Implementation:Hiyouga LLaMA Factory VLLM Engine
| Knowledge Sources | |
|---|---|
| Domains | Inference, High-Throughput Serving |
| Last Updated | 2026-02-06 19:00 GMT |
Overview
VLLM Engine is the vLLM-based async inference engine that provides production-grade high-throughput text generation with PagedAttention and continuous batching.
Description
The VllmEngine class initializes a vLLM AsyncLLMEngine with configurable tensor parallelism (auto-detected from device count), GPU memory utilization, LoRA adapter support, and multimodal input limits. It handles GPTQ quantization dtype overrides (forcing float16 for GPTQ models) and applies Yi-VL projector patching when detected. The _generate method constructs SamplingParams from both default and per-request generation settings, prepares multimodal data (images, videos, audios) via the template's multimodal plugin, and returns an async iterator of RequestOutput objects. The chat method collects all outputs from the iterator, while stream_chat yields delta text incrementally. Reward model scoring (get_scores) is not supported.
Usage
Use this engine for production inference by setting --infer_backend vllm. It is the recommended choice for high-throughput serving scenarios with support for LoRA adapters, multimodal models, and multiple return sequences.
Code Reference
Source Location
- Repository: Hiyouga_LLaMA_Factory
- File: src/llamafactory/chat/vllm_engine.py
- Lines: 1-271
Signature
class VllmEngine(BaseEngine):
def __init__(
self,
model_args: "ModelArguments",
data_args: "DataArguments",
finetuning_args: "FinetuningArguments",
generating_args: "GeneratingArguments",
) -> None: ...
async def _generate(
self,
messages: list[dict[str, str]],
system: Optional[str] = None,
tools: Optional[str] = None,
images: Optional[list["ImageInput"]] = None,
videos: Optional[list["VideoInput"]] = None,
audios: Optional[list["AudioInput"]] = None,
**input_kwargs,
) -> AsyncIterator["RequestOutput"]: ...
async def chat(self, messages, system=None, tools=None, images=None, videos=None, audios=None, **input_kwargs) -> list["Response"]: ...
async def stream_chat(self, messages, system=None, tools=None, images=None, videos=None, audios=None, **input_kwargs) -> AsyncGenerator[str, None]: ...

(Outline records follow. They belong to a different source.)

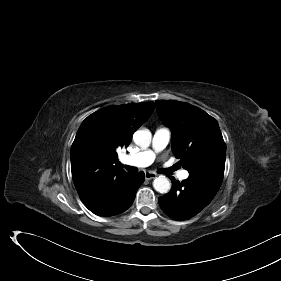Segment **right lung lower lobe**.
Here are the masks:
<instances>
[{"mask_svg": "<svg viewBox=\"0 0 281 281\" xmlns=\"http://www.w3.org/2000/svg\"><path fill=\"white\" fill-rule=\"evenodd\" d=\"M144 182V173H128L100 197L84 203L94 214L112 216L127 210L135 199L136 192Z\"/></svg>", "mask_w": 281, "mask_h": 281, "instance_id": "1", "label": "right lung lower lobe"}]
</instances>
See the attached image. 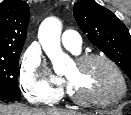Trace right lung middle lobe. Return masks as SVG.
<instances>
[{
    "instance_id": "1",
    "label": "right lung middle lobe",
    "mask_w": 131,
    "mask_h": 115,
    "mask_svg": "<svg viewBox=\"0 0 131 115\" xmlns=\"http://www.w3.org/2000/svg\"><path fill=\"white\" fill-rule=\"evenodd\" d=\"M20 53L0 55V100L20 98V89L17 86Z\"/></svg>"
}]
</instances>
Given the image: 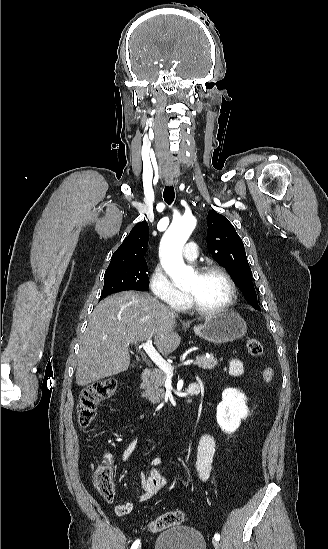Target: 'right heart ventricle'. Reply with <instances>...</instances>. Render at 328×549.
Segmentation results:
<instances>
[{
  "instance_id": "obj_1",
  "label": "right heart ventricle",
  "mask_w": 328,
  "mask_h": 549,
  "mask_svg": "<svg viewBox=\"0 0 328 549\" xmlns=\"http://www.w3.org/2000/svg\"><path fill=\"white\" fill-rule=\"evenodd\" d=\"M176 303H180V309L184 308L187 305V300L184 293L181 292V297Z\"/></svg>"
}]
</instances>
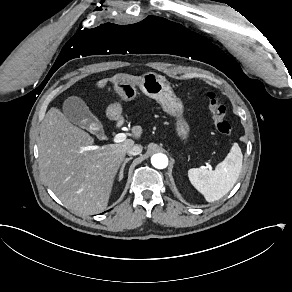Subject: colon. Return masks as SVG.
I'll use <instances>...</instances> for the list:
<instances>
[{"label": "colon", "instance_id": "colon-1", "mask_svg": "<svg viewBox=\"0 0 292 292\" xmlns=\"http://www.w3.org/2000/svg\"><path fill=\"white\" fill-rule=\"evenodd\" d=\"M208 109L211 113L215 129L223 135L231 132L230 123L226 120V108L213 92L206 94Z\"/></svg>", "mask_w": 292, "mask_h": 292}]
</instances>
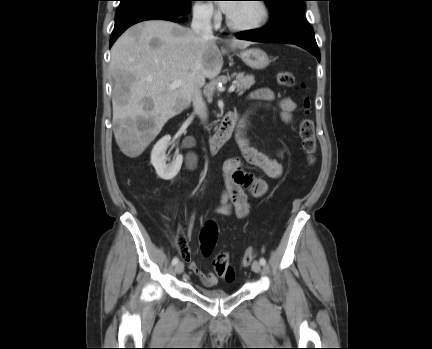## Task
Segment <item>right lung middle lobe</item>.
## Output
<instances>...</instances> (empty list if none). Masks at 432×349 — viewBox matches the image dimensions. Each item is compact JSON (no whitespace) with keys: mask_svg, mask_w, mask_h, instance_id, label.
<instances>
[{"mask_svg":"<svg viewBox=\"0 0 432 349\" xmlns=\"http://www.w3.org/2000/svg\"><path fill=\"white\" fill-rule=\"evenodd\" d=\"M191 1L192 0H120L119 11L132 6L147 3L167 6L177 11H185L190 9Z\"/></svg>","mask_w":432,"mask_h":349,"instance_id":"obj_1","label":"right lung middle lobe"}]
</instances>
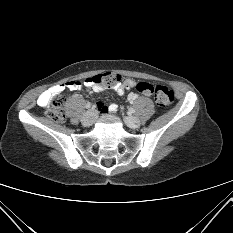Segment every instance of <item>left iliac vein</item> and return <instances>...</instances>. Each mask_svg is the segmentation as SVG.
<instances>
[{"label":"left iliac vein","instance_id":"1","mask_svg":"<svg viewBox=\"0 0 233 233\" xmlns=\"http://www.w3.org/2000/svg\"><path fill=\"white\" fill-rule=\"evenodd\" d=\"M125 123L127 124V126H129L130 128H138L140 126V120L137 117L134 116H127L125 117Z\"/></svg>","mask_w":233,"mask_h":233}]
</instances>
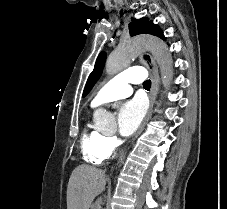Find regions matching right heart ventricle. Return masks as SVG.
<instances>
[{"instance_id": "right-heart-ventricle-1", "label": "right heart ventricle", "mask_w": 227, "mask_h": 209, "mask_svg": "<svg viewBox=\"0 0 227 209\" xmlns=\"http://www.w3.org/2000/svg\"><path fill=\"white\" fill-rule=\"evenodd\" d=\"M81 146L84 160L96 166L103 164L113 152L107 136L97 129L84 130Z\"/></svg>"}]
</instances>
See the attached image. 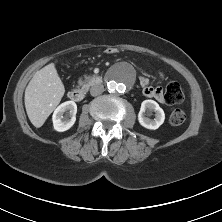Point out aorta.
I'll list each match as a JSON object with an SVG mask.
<instances>
[{
    "label": "aorta",
    "instance_id": "1",
    "mask_svg": "<svg viewBox=\"0 0 222 222\" xmlns=\"http://www.w3.org/2000/svg\"><path fill=\"white\" fill-rule=\"evenodd\" d=\"M134 83V75L127 66L114 69L107 78V89L112 94L127 91Z\"/></svg>",
    "mask_w": 222,
    "mask_h": 222
}]
</instances>
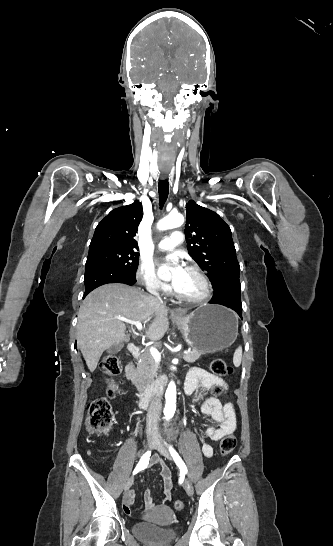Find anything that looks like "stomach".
Wrapping results in <instances>:
<instances>
[{
    "mask_svg": "<svg viewBox=\"0 0 333 546\" xmlns=\"http://www.w3.org/2000/svg\"><path fill=\"white\" fill-rule=\"evenodd\" d=\"M187 344L204 353H216L231 346L238 335V321L230 309L203 305L175 320Z\"/></svg>",
    "mask_w": 333,
    "mask_h": 546,
    "instance_id": "1",
    "label": "stomach"
}]
</instances>
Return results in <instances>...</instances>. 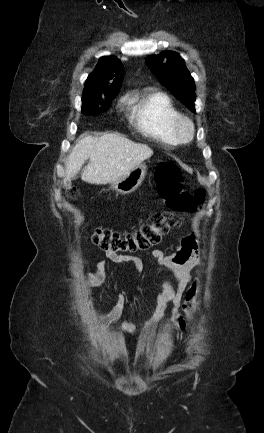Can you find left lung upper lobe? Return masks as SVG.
Segmentation results:
<instances>
[{
    "label": "left lung upper lobe",
    "instance_id": "obj_1",
    "mask_svg": "<svg viewBox=\"0 0 264 433\" xmlns=\"http://www.w3.org/2000/svg\"><path fill=\"white\" fill-rule=\"evenodd\" d=\"M146 63L158 80L184 105L195 112V84L184 60L175 52L148 56Z\"/></svg>",
    "mask_w": 264,
    "mask_h": 433
}]
</instances>
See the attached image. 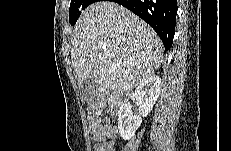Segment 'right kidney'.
<instances>
[{
	"label": "right kidney",
	"mask_w": 231,
	"mask_h": 151,
	"mask_svg": "<svg viewBox=\"0 0 231 151\" xmlns=\"http://www.w3.org/2000/svg\"><path fill=\"white\" fill-rule=\"evenodd\" d=\"M161 91V79L152 75L142 81L136 88L132 98L138 106V115H134L129 104H122L118 115V129L124 140H130L146 117L152 110Z\"/></svg>",
	"instance_id": "obj_1"
}]
</instances>
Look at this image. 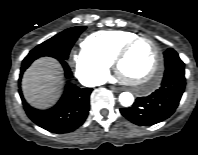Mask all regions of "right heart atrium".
Listing matches in <instances>:
<instances>
[{"label": "right heart atrium", "mask_w": 198, "mask_h": 155, "mask_svg": "<svg viewBox=\"0 0 198 155\" xmlns=\"http://www.w3.org/2000/svg\"><path fill=\"white\" fill-rule=\"evenodd\" d=\"M71 61L76 76L84 83L98 84L108 75L110 64L83 47L71 53Z\"/></svg>", "instance_id": "d8ad5b80"}]
</instances>
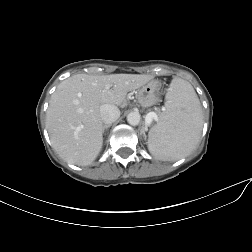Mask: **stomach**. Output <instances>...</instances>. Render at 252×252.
<instances>
[{
	"mask_svg": "<svg viewBox=\"0 0 252 252\" xmlns=\"http://www.w3.org/2000/svg\"><path fill=\"white\" fill-rule=\"evenodd\" d=\"M161 95V84L152 80L139 88L137 92V100L142 107H150L158 102Z\"/></svg>",
	"mask_w": 252,
	"mask_h": 252,
	"instance_id": "stomach-1",
	"label": "stomach"
}]
</instances>
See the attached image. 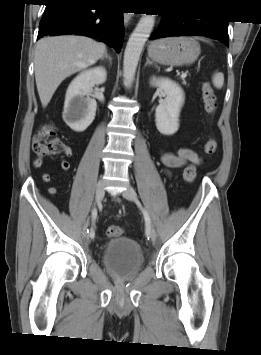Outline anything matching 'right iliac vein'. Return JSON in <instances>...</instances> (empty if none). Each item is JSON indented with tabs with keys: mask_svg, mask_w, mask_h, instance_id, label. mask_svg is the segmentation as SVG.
Masks as SVG:
<instances>
[{
	"mask_svg": "<svg viewBox=\"0 0 261 355\" xmlns=\"http://www.w3.org/2000/svg\"><path fill=\"white\" fill-rule=\"evenodd\" d=\"M104 197V181L101 179L97 183L96 190H95V200L96 203H100ZM87 224L83 227V236L86 234Z\"/></svg>",
	"mask_w": 261,
	"mask_h": 355,
	"instance_id": "right-iliac-vein-1",
	"label": "right iliac vein"
}]
</instances>
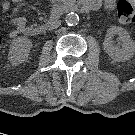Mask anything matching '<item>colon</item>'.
I'll return each instance as SVG.
<instances>
[{"mask_svg":"<svg viewBox=\"0 0 135 135\" xmlns=\"http://www.w3.org/2000/svg\"><path fill=\"white\" fill-rule=\"evenodd\" d=\"M117 17L123 24L135 23V8L126 0H119L116 5ZM2 39L0 37V49Z\"/></svg>","mask_w":135,"mask_h":135,"instance_id":"5ec220e1","label":"colon"}]
</instances>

async def get_scores(self, batch_input, **input_kwargs) -> list[float]: ...
Import
from llamafactory.chat.vllm_engine import VllmEngine
I/O Contract
Inputs
| Name | Type | Required | Description |
|---|---|---|---|
| model_args | ModelArguments | Yes | Model configuration including vllm_maxlen, vllm_gpu_util, vllm_enforce_eager, vllm_max_lora_rank, vllm_config |
| data_args | DataArguments | Yes | Data configuration for template setup |
| finetuning_args | FinetuningArguments | Yes | Finetuning stage ("sft" enables generation) |
| generating_args | GeneratingArguments | Yes | Default generation parameters |
| messages | list[dict[str, str]] | Yes | Chat messages for generation |
| images | list[ImageInput] | No | Image inputs (regularized via mm_plugin) |
| videos | list[VideoInput] | No | Video inputs (regularized via mm_plugin) |
| audios | list[AudioInput] | No | Audio inputs (regularized via mm_plugin) |
| num_return_sequences | int | No | Number of completions to generate (default: 1) |
Outputs
| Name | Type | Description |
|---|---|---|
| list[Response] | list[Response] | Generated responses with text, token IDs length, prompt token IDs length, and finish reason |
| AsyncGenerator[str, None] | async generator | Token-by-token delta text streaming output |
| get_scores | NotImplementedError | Reward model scoring is not supported |
Usage Examples
from llamafactory.chat import ChatModel
# Use vLLM backend for high-throughput inference
chat_model = ChatModel(args={
"model_name_or_path": "meta-llama/Llama-2-7b-chat-hf",
"template": "llama2",
"infer_backend": "vllm",
"vllm_maxlen": 4096,
"vllm_gpu_util": 0.9,
})
# Generate multiple completions
messages = [{"role": "user", "content": "Write a haiku about coding."}]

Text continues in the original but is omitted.